Adapted suicide safety plans to address self‑harm, suicidal ideation, and suicide behaviours in autistic adults: Protocol for a pilot randomised controlled trial
Rodgers, J., Goodwin, J., Nielsen, E., Bhattarai, N., Heslop, P., Kharatikoopaei, E., ... & Cassidy, S.
Background Suicide prevention is a national priority for the UK government. Autistic people are at greater risk of experiencing self-harm and suicidal thoughts and behaviours than the general population. Safety plans are widely used in suicide prevention but have not yet been designed with and for autistic people. We developed the first safety plan specifically targeting suicidality in autistic adults: the Autism Adapted Safety Plan (AASP). It consists of a prioritised list of hierarchical steps that can be used prior to or during a crisis to mitigate risk of self-harm and suicidal behaviour. This is a pilot study that aims to assess the feasibility and acceptability of the AASPs and the research processes, including the response rates, potential barriers and reach of AASPs, methods of recruitment, what comprises usual care, and economic evaluation methods/tools.
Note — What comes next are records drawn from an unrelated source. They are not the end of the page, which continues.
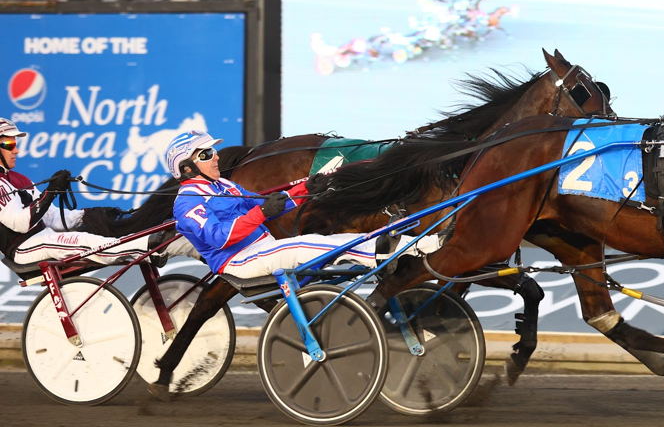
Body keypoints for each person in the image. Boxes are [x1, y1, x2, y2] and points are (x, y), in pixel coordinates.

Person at [165, 129, 437, 281]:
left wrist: (306, 189)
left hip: (263, 246)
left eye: (212, 151)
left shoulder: (226, 186)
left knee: (344, 238)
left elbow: (270, 204)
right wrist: (261, 213)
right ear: (187, 168)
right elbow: (219, 237)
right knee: (307, 244)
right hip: (238, 260)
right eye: (206, 154)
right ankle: (390, 254)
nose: (215, 158)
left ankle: (422, 244)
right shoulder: (187, 203)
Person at [0, 117, 164, 267]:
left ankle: (144, 251)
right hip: (22, 248)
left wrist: (85, 216)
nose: (16, 151)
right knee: (81, 241)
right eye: (9, 145)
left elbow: (52, 218)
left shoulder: (20, 179)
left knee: (87, 234)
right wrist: (50, 193)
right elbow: (20, 224)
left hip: (42, 236)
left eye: (16, 144)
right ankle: (144, 247)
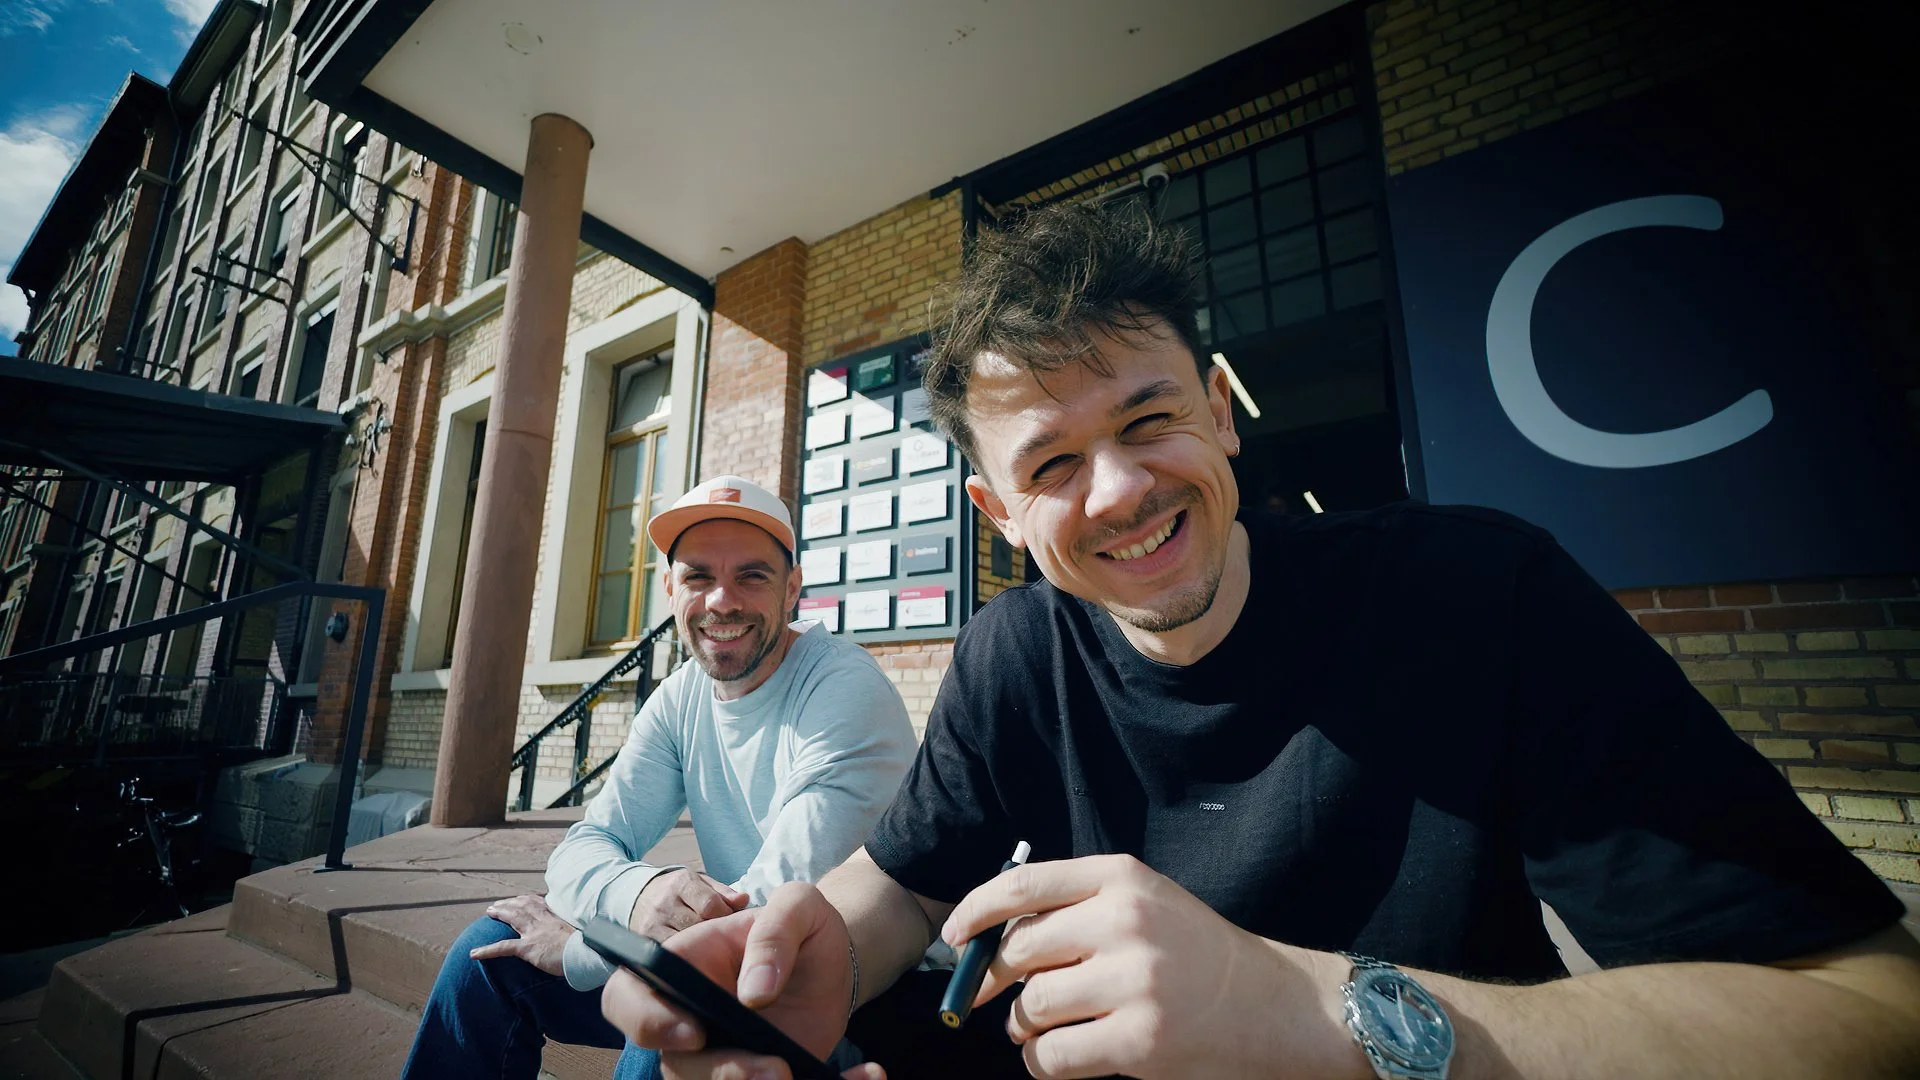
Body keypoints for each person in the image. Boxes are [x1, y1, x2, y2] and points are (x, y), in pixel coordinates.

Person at [601, 202, 1920, 1080]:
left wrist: (1311, 1012)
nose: (1115, 489)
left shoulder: (1471, 591)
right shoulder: (1017, 652)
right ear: (999, 515)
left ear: (1224, 415)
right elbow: (904, 886)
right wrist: (812, 949)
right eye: (1052, 461)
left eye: (1148, 418)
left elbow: (1868, 1012)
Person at [402, 475, 915, 1080]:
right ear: (670, 588)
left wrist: (579, 948)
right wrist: (640, 896)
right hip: (725, 964)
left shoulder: (843, 689)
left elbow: (768, 907)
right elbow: (585, 847)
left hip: (858, 997)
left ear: (792, 589)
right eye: (699, 576)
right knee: (484, 957)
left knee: (681, 1005)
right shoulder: (679, 699)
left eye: (752, 576)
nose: (723, 601)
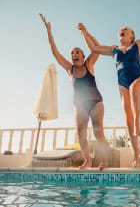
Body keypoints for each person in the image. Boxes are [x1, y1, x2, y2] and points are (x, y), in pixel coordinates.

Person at [77, 2, 140, 167]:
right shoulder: (114, 49)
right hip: (122, 84)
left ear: (132, 36)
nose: (122, 30)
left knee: (135, 90)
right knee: (127, 118)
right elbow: (94, 48)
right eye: (121, 30)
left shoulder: (138, 45)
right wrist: (85, 33)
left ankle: (138, 123)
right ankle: (137, 154)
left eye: (126, 29)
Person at [39, 13, 109, 170]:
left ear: (83, 56)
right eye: (72, 53)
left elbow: (97, 47)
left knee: (98, 130)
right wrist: (48, 30)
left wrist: (85, 32)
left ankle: (104, 161)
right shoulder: (69, 69)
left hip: (95, 101)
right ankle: (88, 161)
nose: (74, 54)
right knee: (80, 131)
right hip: (80, 103)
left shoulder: (89, 64)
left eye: (77, 52)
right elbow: (54, 51)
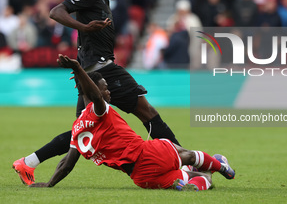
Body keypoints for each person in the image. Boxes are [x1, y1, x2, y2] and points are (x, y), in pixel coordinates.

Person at [12, 0, 180, 185]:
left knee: (80, 132)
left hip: (91, 73)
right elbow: (56, 12)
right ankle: (184, 161)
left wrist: (82, 70)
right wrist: (83, 28)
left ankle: (28, 162)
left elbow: (87, 39)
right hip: (104, 71)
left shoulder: (100, 0)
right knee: (147, 112)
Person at [28, 54, 235, 191]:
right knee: (186, 154)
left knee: (191, 177)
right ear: (94, 91)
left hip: (140, 177)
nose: (109, 92)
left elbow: (67, 164)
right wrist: (77, 67)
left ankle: (194, 181)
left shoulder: (77, 130)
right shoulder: (98, 110)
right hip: (148, 154)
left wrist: (49, 185)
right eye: (105, 87)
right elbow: (96, 97)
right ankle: (223, 168)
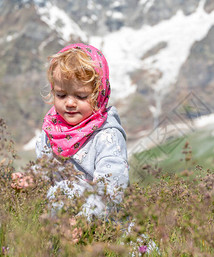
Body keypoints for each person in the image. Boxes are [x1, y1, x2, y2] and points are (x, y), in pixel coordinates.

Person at [13, 43, 129, 220]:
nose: (70, 103)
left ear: (99, 95)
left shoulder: (106, 136)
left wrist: (85, 221)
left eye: (81, 96)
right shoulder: (53, 130)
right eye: (61, 95)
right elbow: (49, 168)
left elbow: (111, 187)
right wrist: (33, 177)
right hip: (63, 220)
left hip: (102, 225)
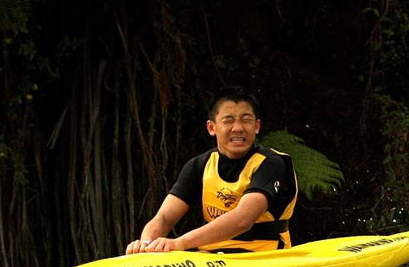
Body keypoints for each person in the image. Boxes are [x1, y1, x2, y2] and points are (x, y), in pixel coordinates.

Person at [126, 87, 298, 255]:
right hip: (211, 258)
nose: (238, 128)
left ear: (256, 126)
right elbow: (163, 218)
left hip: (262, 255)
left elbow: (243, 220)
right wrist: (146, 245)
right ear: (211, 127)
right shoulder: (199, 165)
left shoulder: (271, 163)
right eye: (228, 120)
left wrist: (180, 243)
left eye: (246, 120)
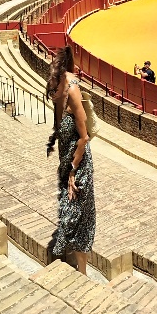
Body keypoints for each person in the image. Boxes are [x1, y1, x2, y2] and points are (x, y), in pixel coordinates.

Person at [46, 47, 95, 277]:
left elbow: (83, 137)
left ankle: (81, 271)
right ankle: (73, 263)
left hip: (79, 162)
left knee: (77, 214)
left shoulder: (72, 90)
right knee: (71, 211)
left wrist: (73, 170)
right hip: (67, 163)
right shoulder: (58, 88)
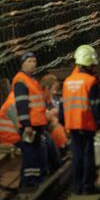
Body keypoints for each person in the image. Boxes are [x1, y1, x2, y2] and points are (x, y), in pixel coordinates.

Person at [62, 45, 100, 194]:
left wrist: (64, 124)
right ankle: (88, 186)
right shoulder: (90, 81)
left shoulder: (67, 81)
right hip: (87, 123)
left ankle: (77, 186)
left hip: (72, 125)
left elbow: (64, 106)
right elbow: (96, 105)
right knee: (88, 156)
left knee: (77, 156)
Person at [13, 52, 48, 188]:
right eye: (29, 61)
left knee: (36, 152)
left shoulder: (32, 80)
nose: (33, 64)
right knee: (30, 153)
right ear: (22, 63)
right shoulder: (21, 80)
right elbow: (22, 104)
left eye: (34, 61)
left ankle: (34, 179)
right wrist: (26, 124)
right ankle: (29, 182)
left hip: (38, 123)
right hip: (30, 125)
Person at [40, 74, 63, 172]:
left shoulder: (50, 99)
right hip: (40, 127)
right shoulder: (39, 98)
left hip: (46, 125)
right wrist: (52, 115)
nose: (55, 92)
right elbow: (43, 115)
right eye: (53, 89)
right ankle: (56, 162)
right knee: (56, 131)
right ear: (46, 88)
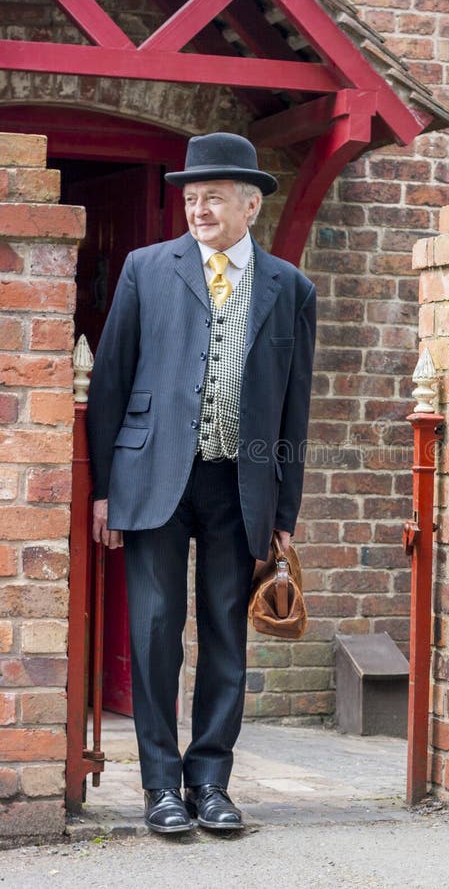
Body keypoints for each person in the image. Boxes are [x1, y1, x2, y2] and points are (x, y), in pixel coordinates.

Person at [87, 133, 316, 835]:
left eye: (213, 196)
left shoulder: (289, 287)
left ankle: (210, 781)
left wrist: (285, 509)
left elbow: (294, 405)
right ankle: (160, 787)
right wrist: (104, 488)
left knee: (225, 634)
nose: (198, 208)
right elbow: (111, 381)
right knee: (156, 632)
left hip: (237, 484)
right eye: (190, 198)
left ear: (250, 203)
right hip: (151, 477)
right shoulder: (145, 269)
Methods This is an external pilot randomised controlled trial of a suicide prevention tool aimed at mitigating the risk of self-harm and suicidal behaviour in autistic adults: AASPs. Participants will be assessed at baseline and followed up 1 month and 6 months later. Assessments include questions about self-harm, suicidality, service use, and their experience of the AASP/taking part in the study. Autistic adults who have a clinical autism diagnosis and self-reported history of self-harm, suicidal thoughts, or suicidal behaviours within the last 6 months will be invited to take part in the study. Informed consent will be obtained. Participants will be recruited via community and third sector services (including community settings, autism charities, and mental health charities). They may also “self-refer” into the study through social media recruitment and word of mouth. Ninety participants will be randomised to either develop an AASP or receive their usual care in a 1:1 ratio. Discussion The present study will provide an evaluation of the suitability of the processes that would be undertaken in a larger definitive study, including recruitment, randomisation, methods, questionnaires, outcome measures, treatment, and follow-up assessments.